The gradient macro differentiates a Rust function analytically at compile time and emits a companion {fn}_gradient that returns the closed-form gradient as a fixed-size array. No numerical approximation, no runtime overhead beyond the arithmetic itself.

§How it works

At compile time the macro:

  1. Parses the function body into a symbolic expression tree.
  2. Differentiates each component analytically using standard calculus rules.
  3. Simplifies the result (constant folding, identity laws, CSE, etc.).
  4. Applies greedy commutative/associative reordering to expose further common sub-expressions.
  5. Emits the gradient function with shared sub-expressions hoisted into let bindings.

§Example

use symdiff::gradient;

#[gradient(dim = 2)]
fn rosenbrock(x: &[f64]) -> f64 {
    let a = 1.0 - x[0];
    let b = x[1] - x[0].powi(2);
    a.powi(2) + 100.0 * b.powi(2)
}

// Generates rosenbrock unchanged, plus:
// fn rosenbrock_gradient(x: &[f64]) -> [f64; 2] {
//     let tmp0 = x[0].powi(1);   // shared sub-expressions hoisted
//     ...
//     [∂f/∂x[0], ∂f/∂x[1]]
// }

let g = rosenbrock_gradient(&[1.0, 1.0]);
assert_eq!(g, [0.0, 0.0]); // minimum of the Rosenbrock function

§Attribute parameters

  • dim: usize — number of gradient components; must match the number of x[i] indices used in the function body (required)
  • max_passes: usize — maximum simplification passes; default 10 (optional)

§Supported syntax

The function body may contain let bindings followed by a bare tail expression.

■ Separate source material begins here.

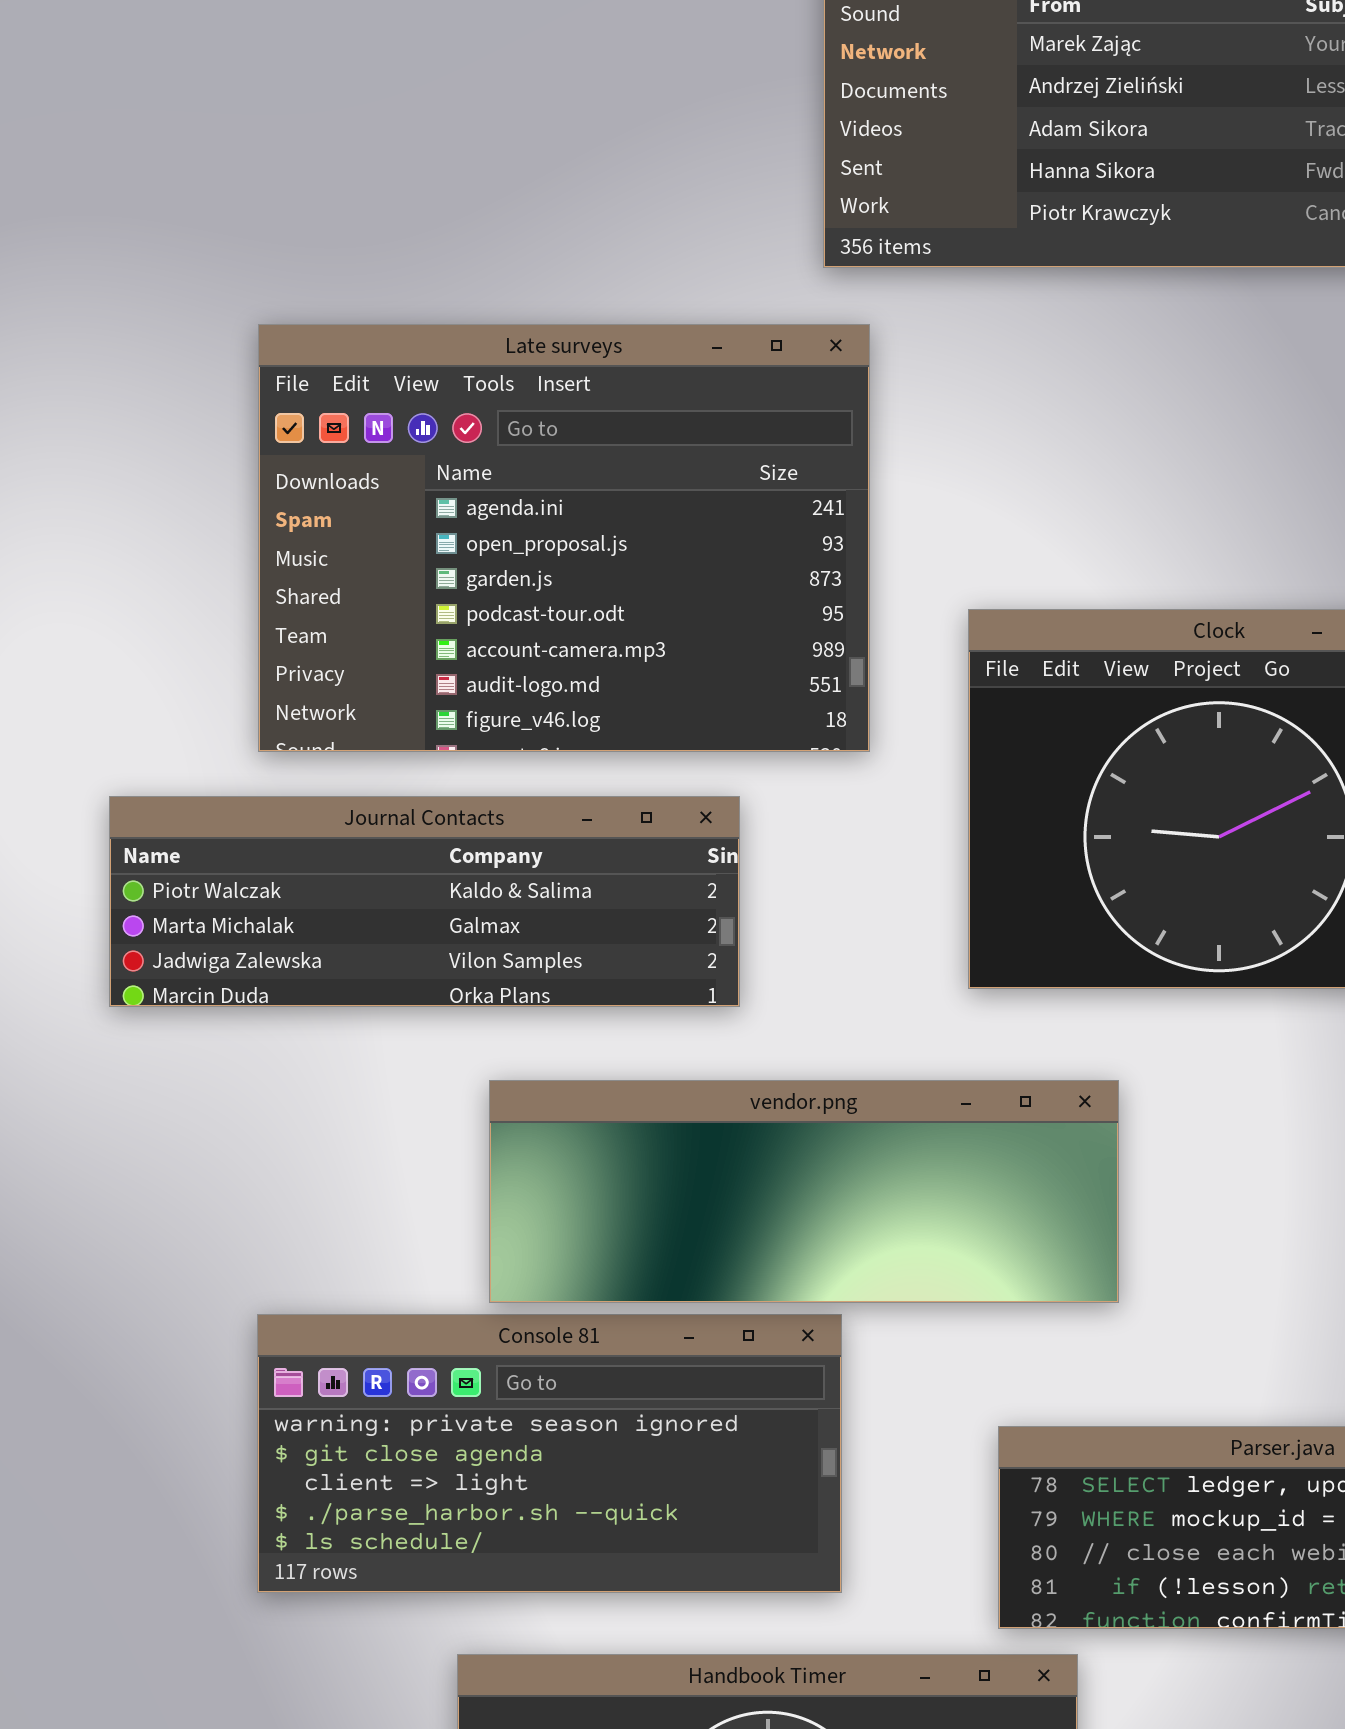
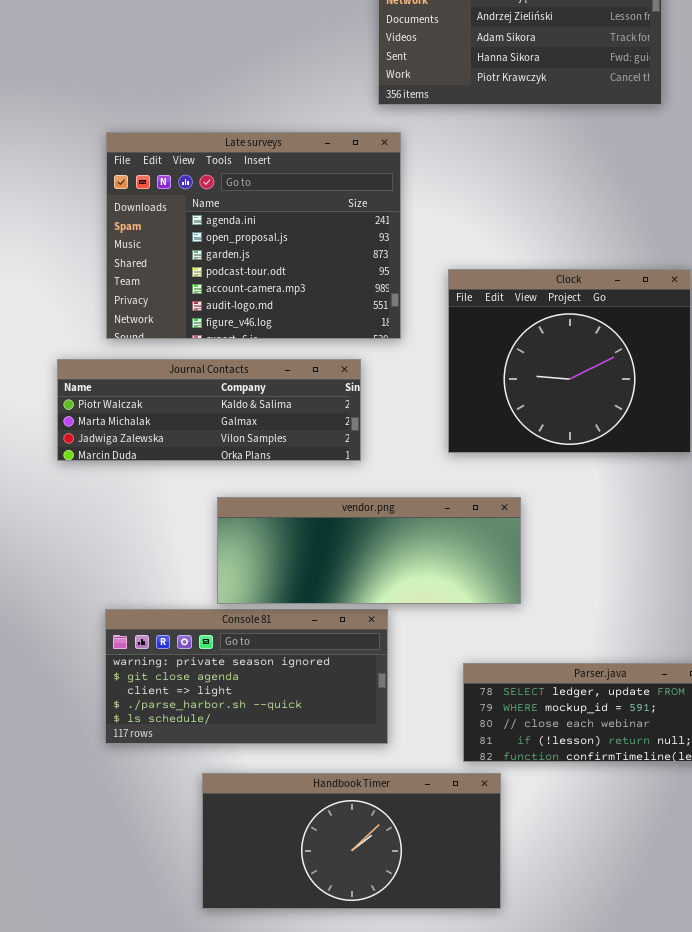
Journal Contacts: [109,796,740,1007] -> [57,359,361,461], moved

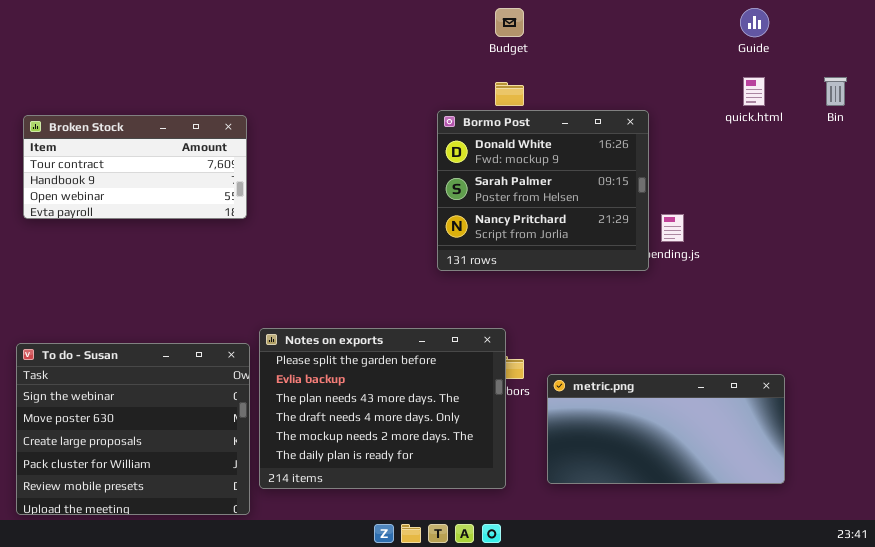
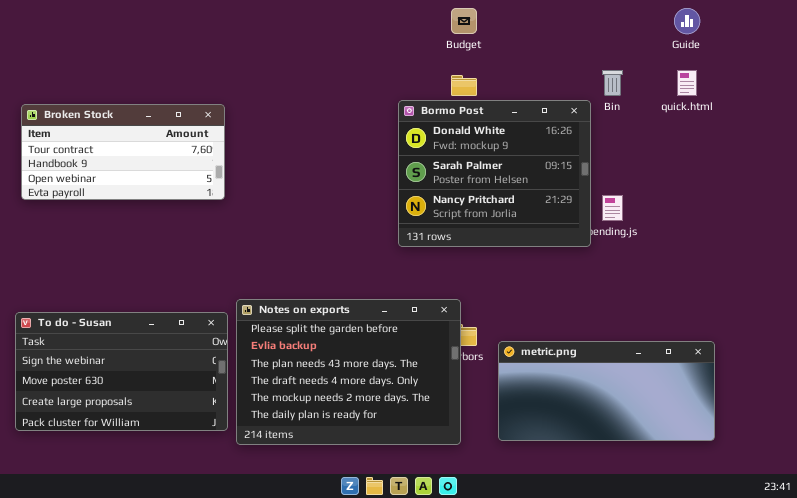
Bin: [824,77,847,106] -> [602,70,623,96], moved
To do - Susan: [16,343,250,515] -> [15,312,228,431], resized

Within expressions, the following are supported:

  • Variables: x[0], x[1], … (integer literal indices only)
  • Numeric literals: 1, 2.0, etc.
  • Arithmetic: +, -, *, /, unary -
  • Methods: powi(n) (integer literal exponent), sin, cos, ln, exp, sqrt
  • Transparent: parentheses, as f64 casts, block expressions

Anything else (closures, function calls, loops, …) causes a compile-time panic with a descriptive message.

§Limitations

  • The input slice parameter must be named x.
  • powi exponents must be integer literals, not variables.
  • Conditional expressions and loops cannot be differentiated symbolically.

Attribute Macros§

gradient
Emit the original function unchanged, plus {fn}_gradient(x: &[f64]) -> [f64; dim] where element i is ∂f/∂x[i] in closed form.